Wolfgang Papenbergs erste Zoé wollte nach rund 150 Kilometern schon wieder an die Ladesäule. Ihre Nachfolgerin hat aber die Reichweitenangst zumindest im Alltag aufgelöst. Nun muss sie sich auf einer Fernfahrt beweisen. © Schmidt

Vor manchen Problemen ist der Elektromobilist aber auch im Jahr 2020 nicht gefeit. Wie bereits 2016 hat Wolfgang Papenberg auch diesmal im Vorfeld recherchiert, wo entlang der Route es Ladestationen mit Schnellladefunktion gibt. Aber die Realität vor Ort kann dann doch noch Überraschungen bieten: „Die erste Säule war geschlossen, die zweite kaputt, die dritte belegt. Aber dann haben wir doch noch eine gefunden“, fasst Papenberg bei einem Zwischenstopp in Lothringen eine „Serie“ vom Vortag zusammen.

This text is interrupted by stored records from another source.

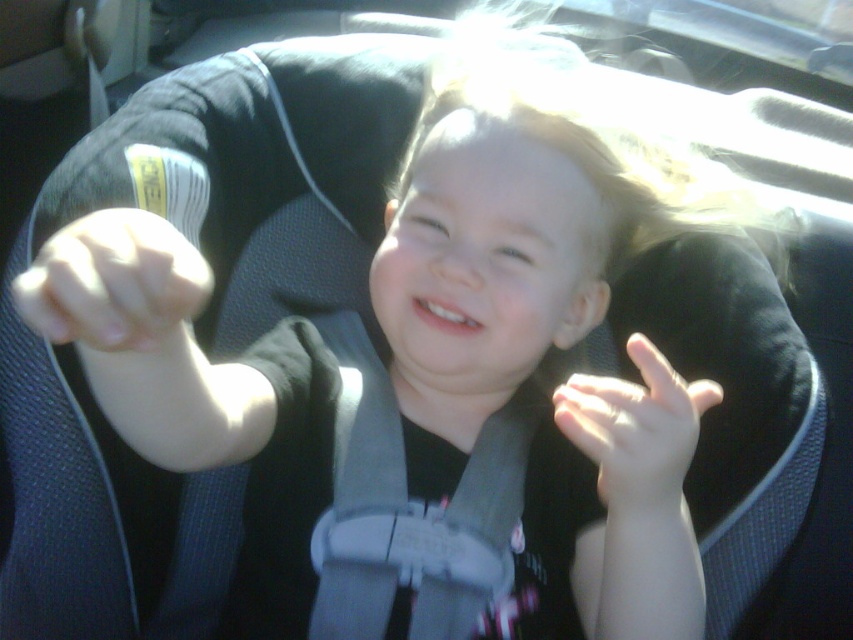
Does gray fabric strap at center have a greater width compared to white matte hand at center?

Yes, gray fabric strap at center is wider than white matte hand at center.

Who is positioned more to the left, gray fabric strap at center or white matte hand at center?

From the viewer's perspective, gray fabric strap at center appears more on the left side.

Where is `gray fabric strap at center`? gray fabric strap at center is located at coordinates (410, 513).

The height and width of the screenshot is (640, 853). Find the location of `gray fabric strap at center`. gray fabric strap at center is located at coordinates point(410,513).

Who is lower down, gray fabric strap at center or pale skin/flesh at center?

gray fabric strap at center is lower down.

Does gray fabric strap at center have a lesser width compared to pale skin/flesh at center?

Incorrect, gray fabric strap at center's width is not less than pale skin/flesh at center's.

What do you see at coordinates (410, 513) in the screenshot? Image resolution: width=853 pixels, height=640 pixels. I see `gray fabric strap at center` at bounding box center [410, 513].

Locate an element on the screen. This screenshot has width=853, height=640. gray fabric strap at center is located at coordinates (410, 513).

Consider the image. Is pale skin/flesh at center wider than white matte hand at center?

No, pale skin/flesh at center is not wider than white matte hand at center.

Is point (36, 301) farther from viewer compared to point (657, 493)?

No.

Who is more distant from viewer, (56, 305) or (624, 467)?

The point (624, 467) is behind.

I want to click on pale skin/flesh at center, so click(x=113, y=282).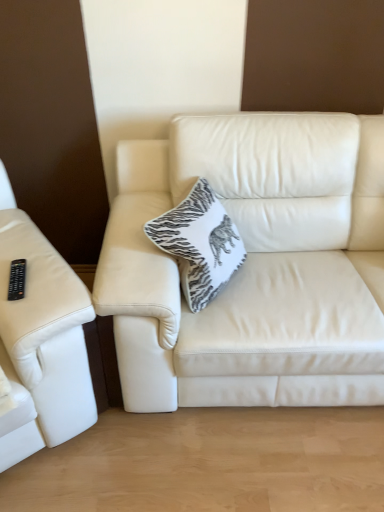
I want to click on leather couch at left, which is the second studio couch from right to left, so click(41, 341).

The width and height of the screenshot is (384, 512). I want to click on black plastic remote at left, so click(x=17, y=279).

Where is `white leather couch at center, the 1th studio couch from the right`? The height and width of the screenshot is (512, 384). white leather couch at center, the 1th studio couch from the right is located at coordinates (254, 265).

I want to click on leather couch at left, arranged as the first studio couch when viewed from the left, so (41, 341).

Choose the correct answer: Is black plastic remote at left inside white leather couch at center, the second studio couch when ordered from left to right, or outside it?

The correct answer is: outside.

Locate an element on the screen. This screenshot has width=384, height=512. studio couch above the black plastic remote at left (from the image's perspective) is located at coordinates (254, 265).

Is black plastic remote at left placed right next to white leather couch at center, the second studio couch when ordered from left to right?

No, black plastic remote at left is not touching white leather couch at center, the second studio couch when ordered from left to right.

From the picture: Is black plastic remote at left turned away from white leather couch at center, the 1th studio couch from the right?

black plastic remote at left does not have its back to white leather couch at center, the 1th studio couch from the right.

How distant is leather couch at left, arranged as the first studio couch when viewed from the left, from white leather couch at center, the second studio couch when ordered from left to right?

leather couch at left, arranged as the first studio couch when viewed from the left, and white leather couch at center, the second studio couch when ordered from left to right, are 19.57 inches apart from each other.

Which point is more distant from viewer, (6, 207) or (173, 324)?

The point (6, 207) is farther from the camera.

Is leather couch at left, which is the second studio couch from right to left, not near white leather couch at center, the second studio couch when ordered from left to right?

No.

In the image, is leather couch at left, arranged as the first studio couch when viewed from the left, positioned in front of or behind white leather couch at center, the 1th studio couch from the right?

leather couch at left, arranged as the first studio couch when viewed from the left, is positioned closer to the viewer than white leather couch at center, the 1th studio couch from the right.

Does black plastic remote at left have a greater height compared to leather couch at left, which is the second studio couch from right to left?

No, black plastic remote at left is not taller than leather couch at left, which is the second studio couch from right to left.

Which is more to the right, black plastic remote at left or leather couch at left, arranged as the first studio couch when viewed from the left?

black plastic remote at left.

Is leather couch at left, arranged as the first studio couch when viewed from the left, at the back of black plastic remote at left?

„Scheibenkratzen“ klappt am Renault Zoé mit dem Smartphone

Doch es gibt auch Dinge, die das Reisen mit dem Elektrofahrzeug besonders komfortabel machen. Bei sieben Grad unter Null am Morgen des zweiten Reisetages konnte Papenberg sein Auto aus dem Hotel heraus auftauen: Per Internet schaltete er die Vorwärmfunktion des Wagen ein, der draußen an der Ladesäule hing. „Als wir rauskamen, standen neben uns zwei zwei alte Diesel, die mit laufendem Motor die Luft verpesteten, während die Fahrer die Scheibe freikratzten.“

Papenberg und seine Begleiter setzten sich in ein angenehm vorgewärmtes Auto, um ihre gut 2000 Kilometer lange Reise fortzusetzen. Bei klarem Wetter im gleißenden Licht der Wintersonne sei es eine wunderbare Fahrt, schwärmte der Unnaer von der Landschaft Frankeichs. Zoé entpuppt sich auch in Fahrt als ein entspanntes Reisemittel: Mit dem elektrischen Motor rollt sie nicht nur emmissionsfrei dahin, sondern auch nahezu lautlos.

Über die erste Frankreichfahrt mit dem Elektrofahrzeug haben Wolfgang Papenberg und Michael Skirl ein Buch geschrieben. Auf der Internetseite lautlos-unterwegs.de führen sie auch nun wieder ein Reisetagebuch.